A CONTESTED road at the centre of a long-running dispute between Clever Hills residents under Crowhill and Mt Breezes Estate does not appear on the Surveyor-General’s maps.

Indications are that what Clever Hills and Crowhill residents have been using to access a tarred road which is in Mt Breezes is an improvised path cutting across a stand on the Mt Breezes side.

According to the Surveyor-General’s maps and local authority records, the road in question does not exist.

It is identified as an illegal path cutting through private property on Mt Breezes.

Clever Hills residents were using the road to connect to a tarred road on the Mt Breezes side of the legal boundary between the Crowhill farm, which is legally called Lot J of Borrowdale Estate and Mt Breezes.

Mt Breezes Residents Association spokesperson Wilson Mhuri reiterated that Clever Hills has a subdivision layout approved in 2013, which provides a legal route to a public roundabout.

“We have always maintained that the so-called road is an illegal path. These findings vindicate our position,” he told NewsDay Weekender in an interview.

In 2020, Justice Siyabona Paul Musithu said there was no authorised public road, interlink or interface of between any portion of Chirika Extension of Borrowdale Estate and Lot J of Borrowdale Estate, commonly called Crowhill, and any portion of Subdivision E of Lot H of Borrowdale Estate, commonly called Mt Breeze.

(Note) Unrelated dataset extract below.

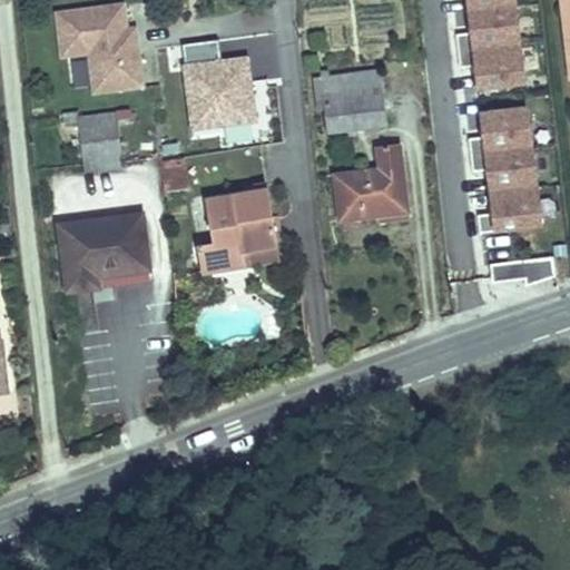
[(514,0),(469,0),(479,89),(524,85),(514,0)]
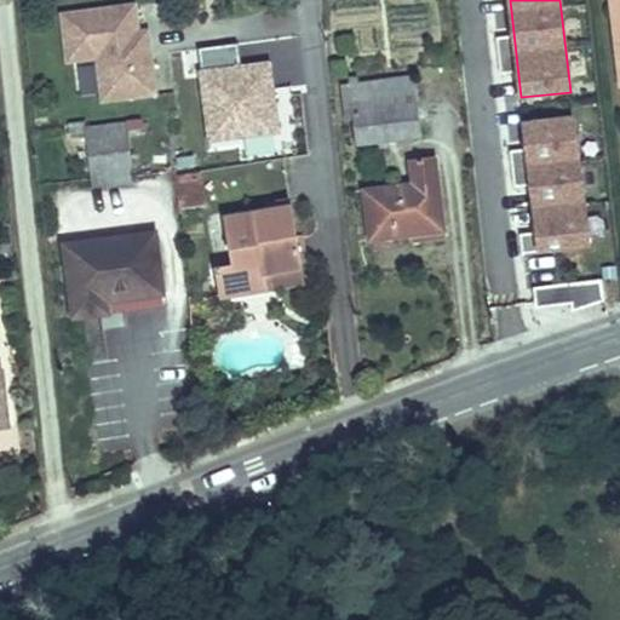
[(136,4),(59,12),(65,63),(98,59),(103,99),(156,93),(148,28),(138,29),(136,4)]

“It is hereby declared that the roads constructed by the first, second and third respondents purportedly linking or seeking to link or interface with applicants private development scheme... constitute an illegal and unlawful interference with the enjoyment of rights of applicants members,” Justice Musithu ruled.

Mt Breezes Borrowdale Estate had cited Crowhill Farm Private Limited, Crowhill Private Limited, Crowhill Properties Owners Association and the Goromonzi Rural District Council as respondents, respectively.

The judgment upheld Mt Breezes’ rights to enforce its private servitudes and restrict access.

The feud over the disputed road has been going on for years.

Mt Breezes recently set up surveillance cameras and threatened legal action against trespassers.